WRITTEN REQUEST: Please rewrite every line of the records below as a Markdown table with two columns, Row and Line, giving each row a number and skipping blank lines. Leave the pictures out of the answer.
[BEGIN RECORDED DATA]
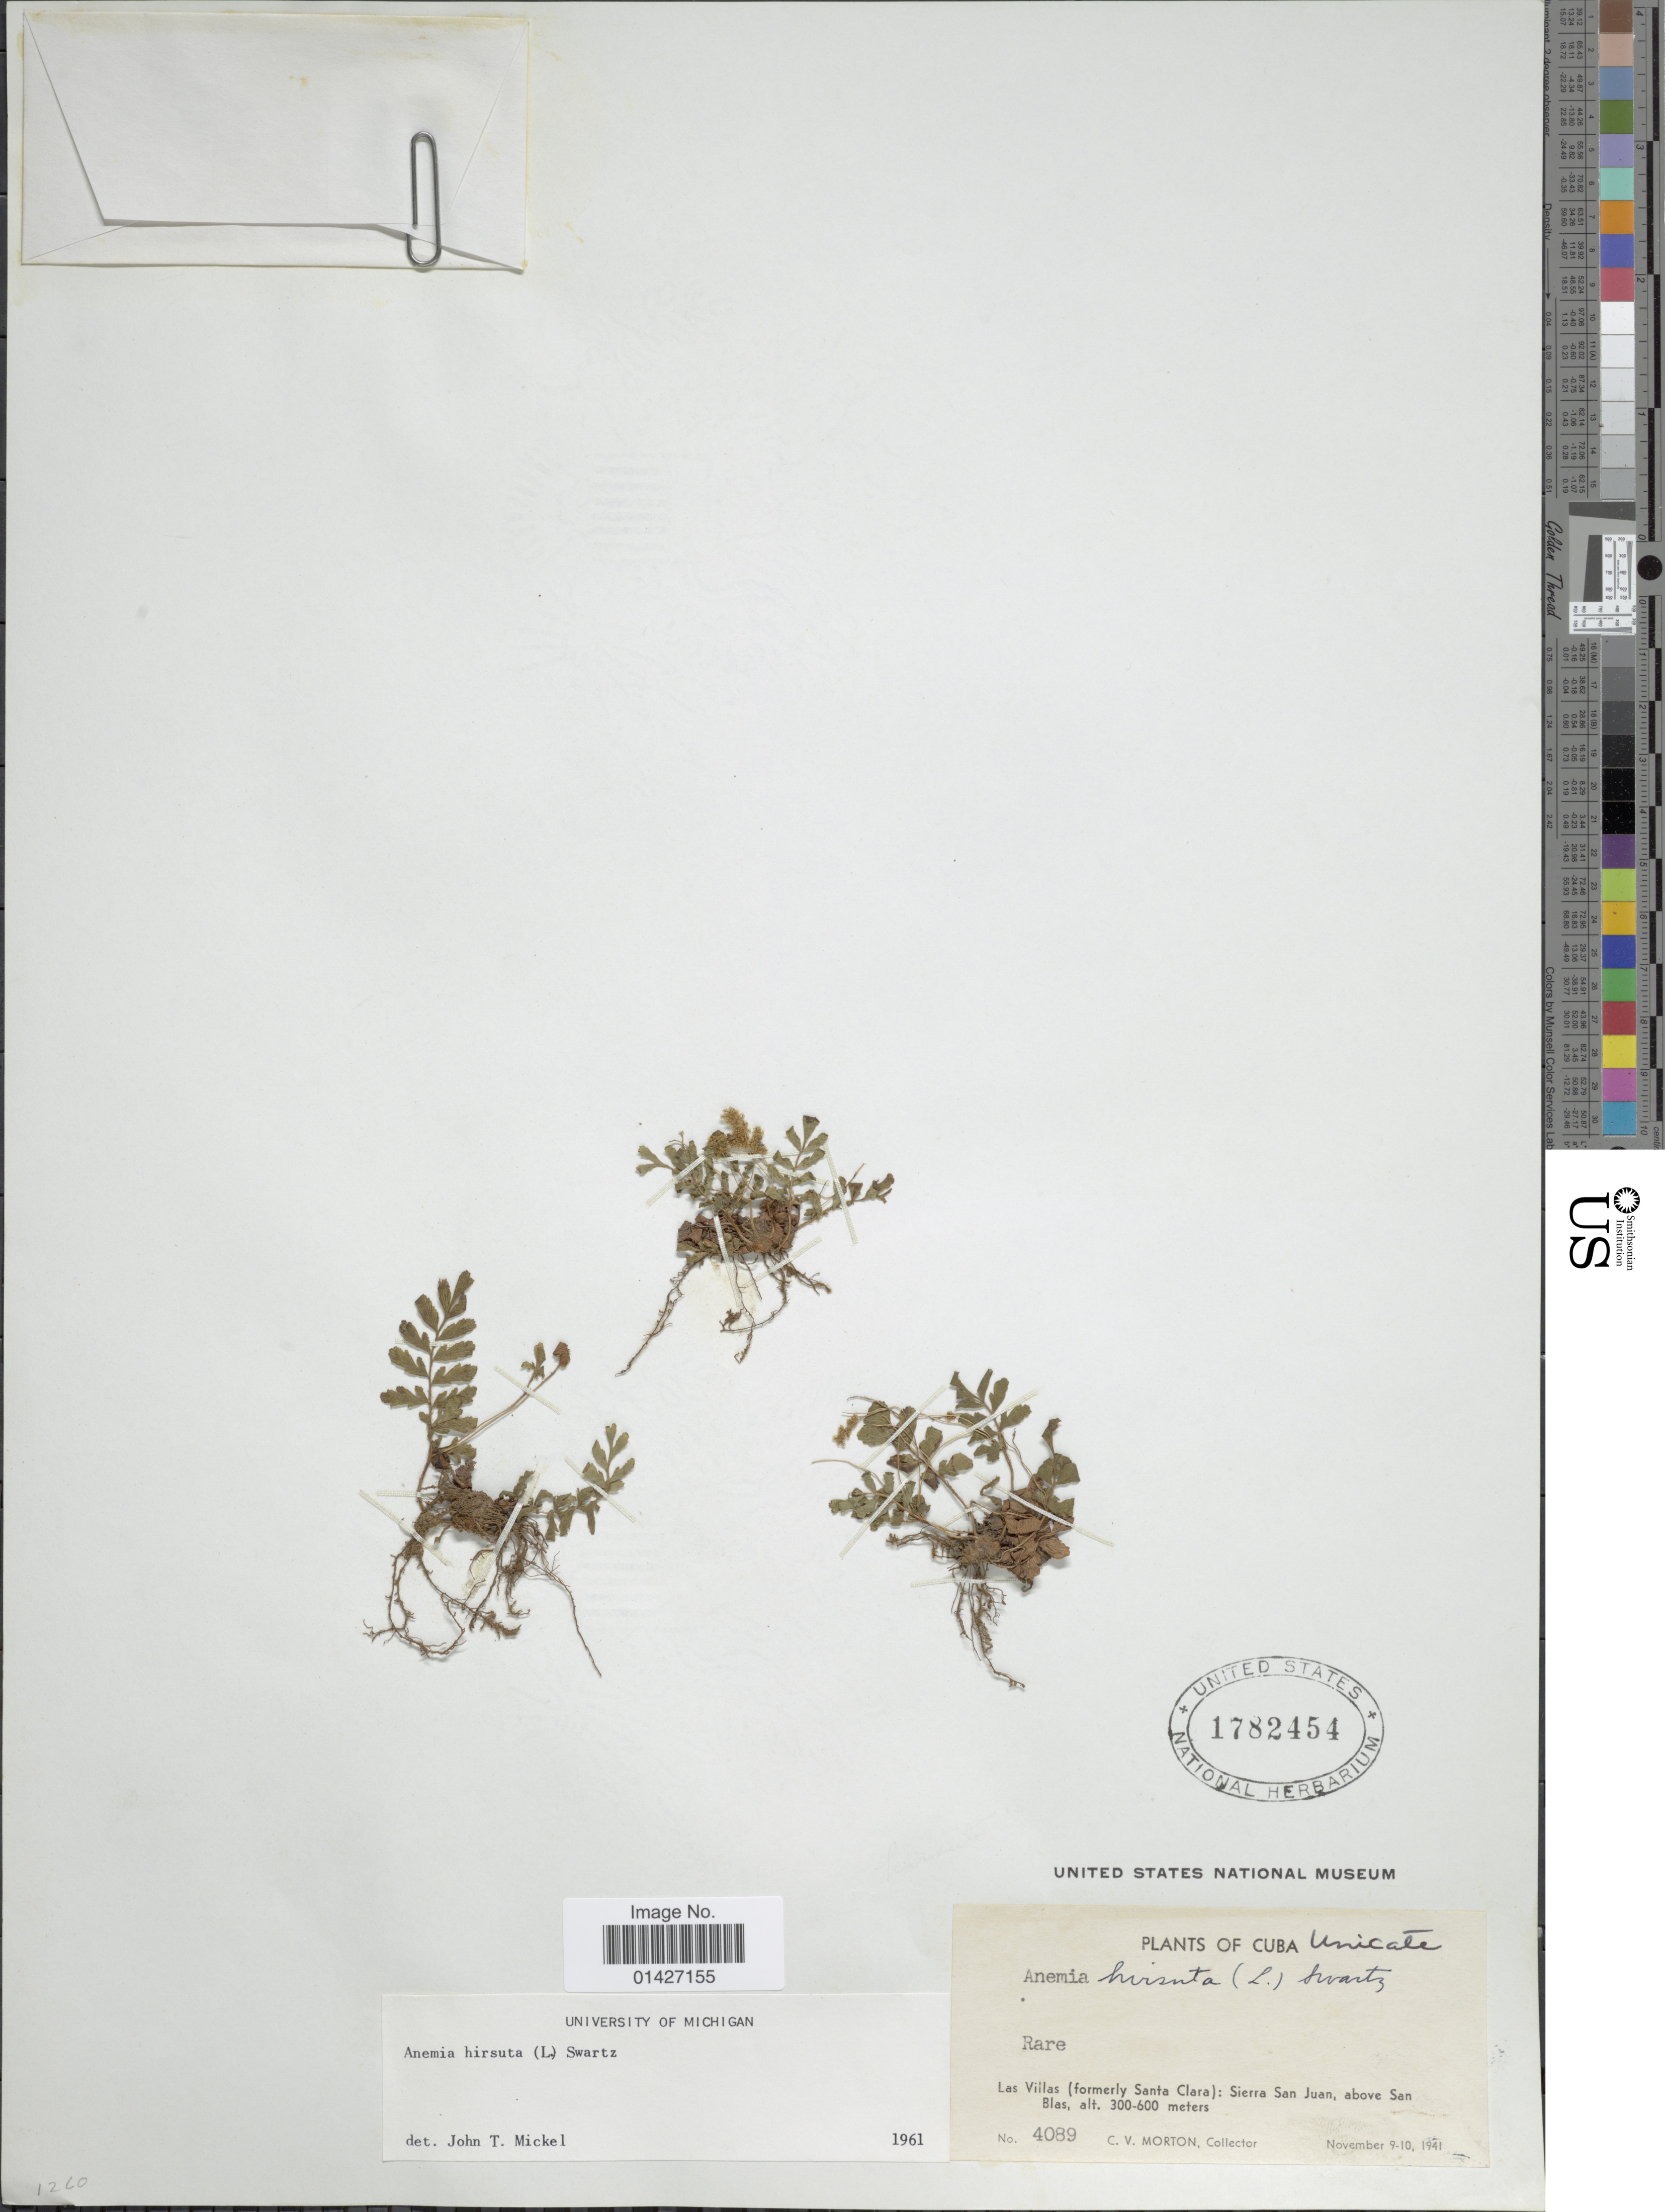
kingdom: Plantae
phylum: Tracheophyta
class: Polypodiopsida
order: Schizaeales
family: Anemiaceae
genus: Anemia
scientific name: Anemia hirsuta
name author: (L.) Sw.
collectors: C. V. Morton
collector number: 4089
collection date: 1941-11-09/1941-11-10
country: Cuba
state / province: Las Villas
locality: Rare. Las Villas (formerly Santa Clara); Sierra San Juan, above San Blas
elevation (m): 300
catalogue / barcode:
[END RECORDED DATA]
RESULT:
| Row | Line |
|---|---|
| 1 | kingdom: Plantae |
| 2 | phylum: Tracheophyta |
| 3 | class: Polypodiopsida |
| 4 | order: Schizaeales |
| 5 | family: Anemiaceae |
| 6 | genus: Anemia |
| 7 | scientific name: Anemia hirsuta |
| 8 | name author: (L.) Sw. |
| 9 | collectors: C. V. Morton |
| 10 | collector number: 4089 |
| 11 | collection date: 1941-11-09/1941-11-10 |
| 12 | country: Cuba |
| 13 | state / province: Las Villas |
| 14 | locality: Rare. Las Villas (formerly Santa Clara); Sierra San Juan, above San Blas |
| 15 | elevation (m): 300 |
| 16 | catalogue / barcode: |